あなたと私のカネアイ

不安と期待

 どうしよう――それが、正直な気持ちだった。

「俺を拒まないで」と言われてからの記憶が曖昧だ。
 でも、こうしてベッドの上で、壊れそうな心臓を押さえて円を待つ時間は、期待と不安で苦しくて、これから自分がしようとしていることがどういう行為なのかを思い知らされる。

 こんなドキドキしてる私とは違って、円には余裕があるように見えた。
 今夜のことをハッキリと求めてきた言葉を口にしたのに、夕食をとるときも、レストランからホテルへの帰り道も、いつも通りだった。

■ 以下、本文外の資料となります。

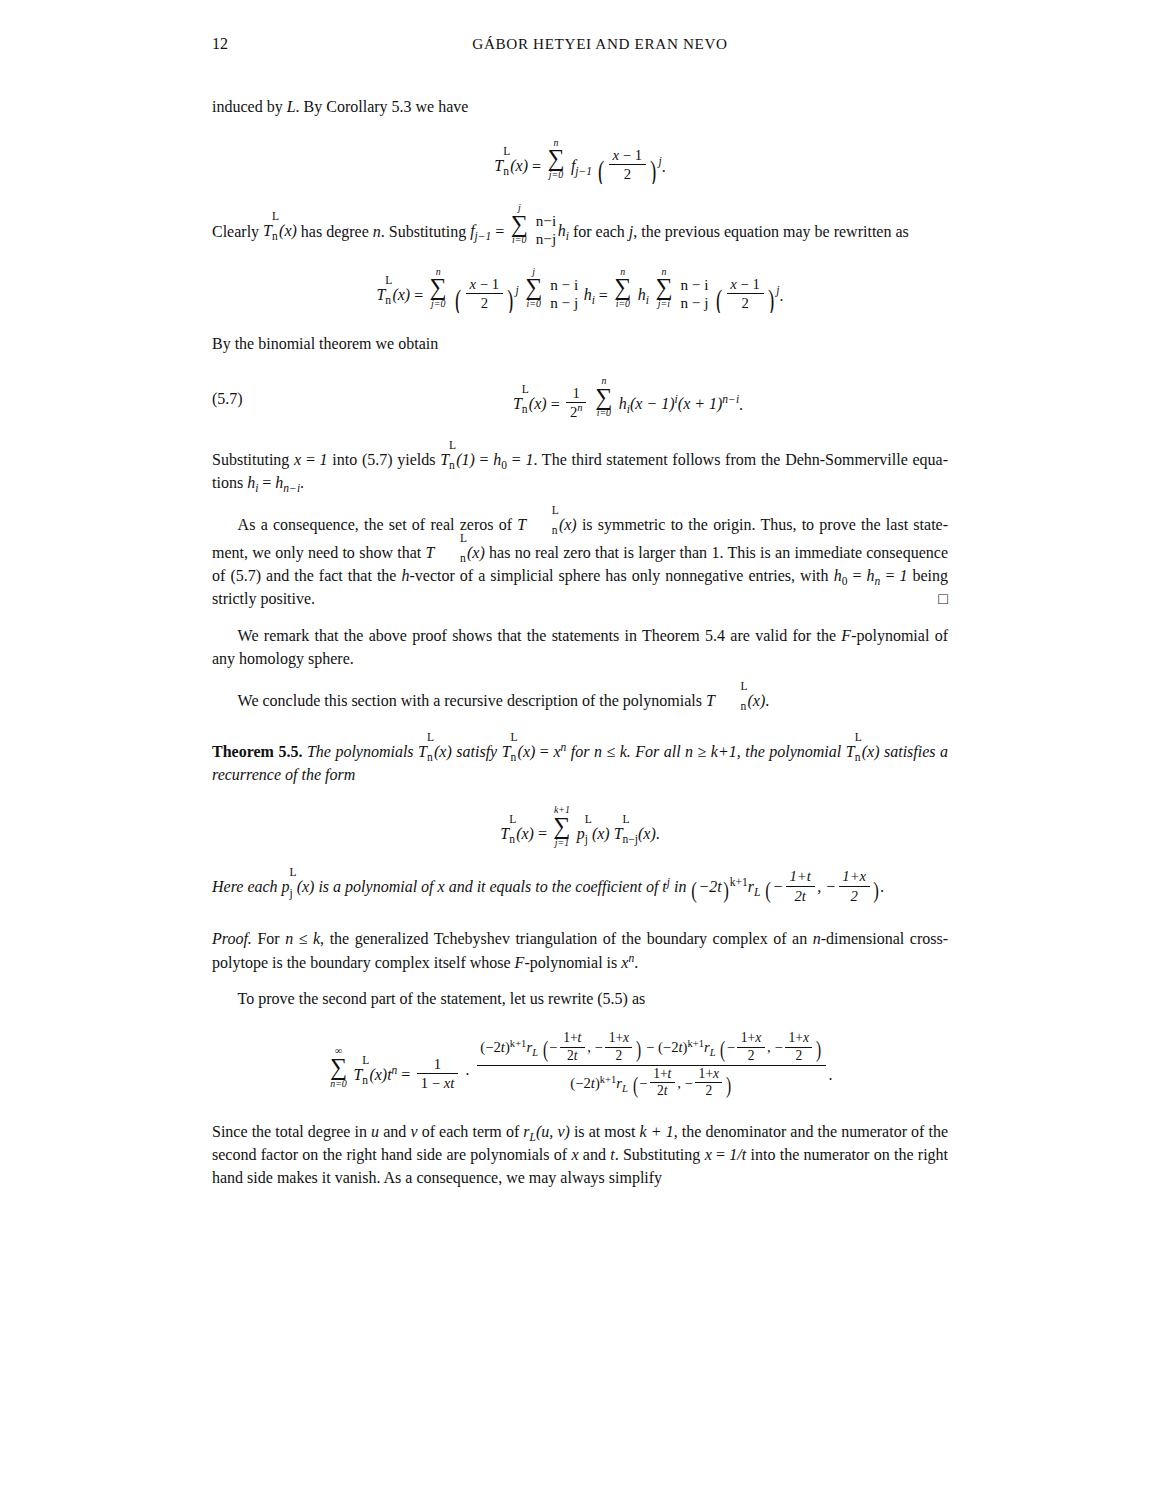12 GÁBOR HETYEI AND ERAN NEVO
induced by L. By Corollary 5.3 we have
TLn(x) = n∑j=0 fj−1 (x − 12)j.
Clearly TLn(x) has degree n. Substituting fj−1 = j∑i=0 n−i n−j hi for each j, the previous equation may be rewritten as
TLn(x) = n∑j=0 (x − 12)j j∑i=0 n − i n − j hi = n∑i=0 hi n∑j=i n − i n − j (x − 12)j.
By the binomial theorem we obtain
(5.7)
TLn(x) = 12n n∑i=0 hi(x − 1)i(x + 1)n−i.
Substituting x = 1 into (5.7) yields TLn(1) = h0 = 1. The third statement follows from the Dehn-Sommerville equations hi = hn−i.
As a consequence, the set of real zeros of TLn(x) is symmetric to the origin. Thus, to prove the last statement, we only need to show that TLn(x) has no real zero that is larger than 1. This is an immediate consequence of (5.7) and the fact that the h-vector of a simplicial sphere has only nonnegative entries, with h0 = hn = 1 being strictly positive. □
We remark that the above proof shows that the statements in Theorem 5.4 are valid for the F-polynomial of any homology sphere.
We conclude this section with a recursive description of the polynomials TLn(x).
Theorem 5.5. The polynomials TLn(x) satisfy TLn(x) = xn for n ≤ k. For all n ≥ k+1, the polynomial TLn(x) satisfies a recurrence of the form
TLn(x) = k+1∑j=1 pLj(x) TLn−j(x).
Here each pLj(x) is a polynomial of x and it equals to the coefficient of tj in (−2t)k+1rL (−1+t 2t, −1+x 2).
Proof. For n ≤ k, the generalized Tchebyshev triangulation of the boundary complex of an n-dimensional cross-polytope is the boundary complex itself whose F-polynomial is xn.
To prove the second part of the statement, let us rewrite (5.5) as
∞∑n=0 TLn(x)tn = 11 − xt · (−2t)k+1rL (−1+t 2t, −1+x 2) − (−2t)k+1rL (−1+x 2, −1+x 2) (−2t)k+1rL (−1+t 2t, −1+x 2) .
Since the total degree in u and v of each term of rL(u, v) is at most k + 1, the denominator and the numerator of the second factor on the right hand side are polynomials of x and t. Substituting x = 1/t into the numerator on the right hand side makes it vanish. As a consequence, we may always simplify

 それから、大浴場の温泉へ入るために別れたのだけど、念入りに身体を洗っている自分が恥ずかしかった。身体の隅々まで泡を立ている自分を見たら、これからしようとしていることに周りの人が気づくんじゃないかと気が気でなくて……
 ゆっくりと温泉を堪能する余裕なんてあるはずもなく、そそくさと部屋へ戻ってきた私の緊張は最高潮に達していた。
 
 カチャ、と部屋のドアが開く音に肩が跳ねる。これ以上ないくらいに脈打っていたはずの心臓が、更にスピードを上げて、死ぬんじゃないかってくらい苦しい。
 顔を上げると、円と目が合った。
 彼は柔らかく笑って、冷蔵庫から水を取り出して私の隣に座る。